I think digital technologies have opened up new possibilities for visual poetry in general, but I actually prefer digital work that has a more organic feel. So, much of the asemic work I create digitally is simply a technically updated version of an ancient tool, like writing with a finger on a screen rather than writing with a finger in the sand or an ink brush on paper, or working with a textual app moving letters on a screen rather than using a typewriter to create concrete poems. I enjoy imitating classic tools with new technologies. There are tools which allow different, more digitally specific results, however, which are just as beautiful. 

Your work has some recognisable letters, such as a Greek ‘P’ (Π). Do you agree a work can be asemic to some and not to others?

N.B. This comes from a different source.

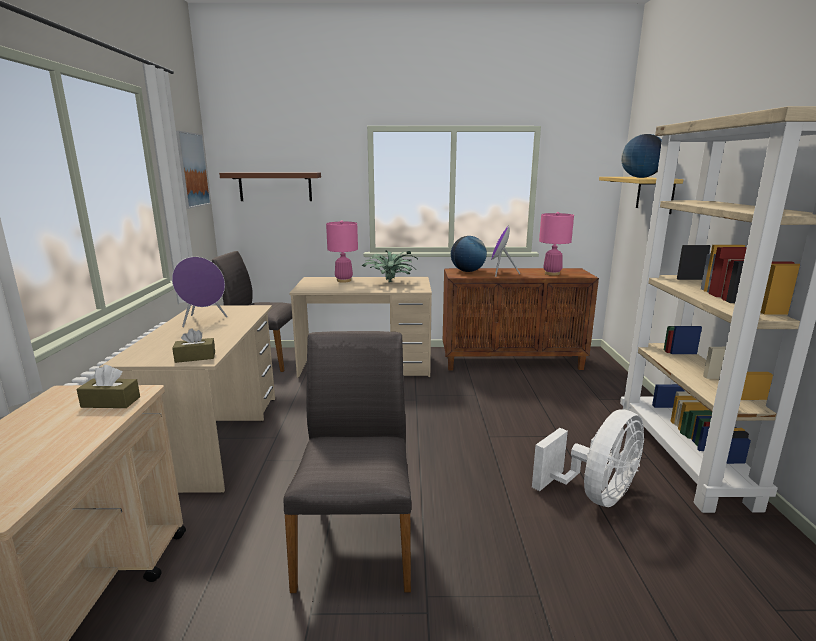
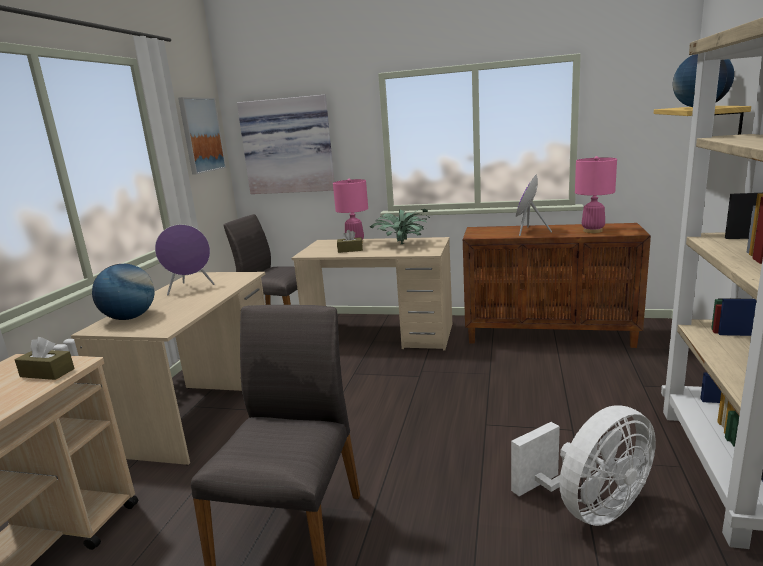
camera: 15 degrees right, 0 degrees up
brown tissue box [172,328,215,363] -> brown tissue box moved to [337,230,363,253]
brown shelf [219,172,321,201] -> picture [237,95,334,194]
globe [451,236,487,272] -> globe moved to [92,264,155,320]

My pieces in the magazine are probably more concrete than asemic. They are letter compositions using existing alphabets, where the shapes or relationships between the letters create meaning. There’s certainly an overlap with asemic writing, a blurred line, which I love, because my thoughts about what “asemic” might really mean, whether it’s actually possible for any writing to have no semantic content, are continually shifting. So, in that respect, I’m not sure if anything is truly asemic. What interests me, though, is the difference between known alphabets and unknown marks, and how to make subtle distinctions between the two. It certainly feels like there’s a different way of reading work based on known letters (concrete poetry) and unknown marks (asemic writing). Here, it’s the former, and meaning is perhaps more intellectual, though kinetic and playful, in contrast to forms of asemic writing where meaning is transmitted as a more subtle energy or feeling in the body, more sensual. It seems like there are so many different ways to create or discern meaning in the human energy system.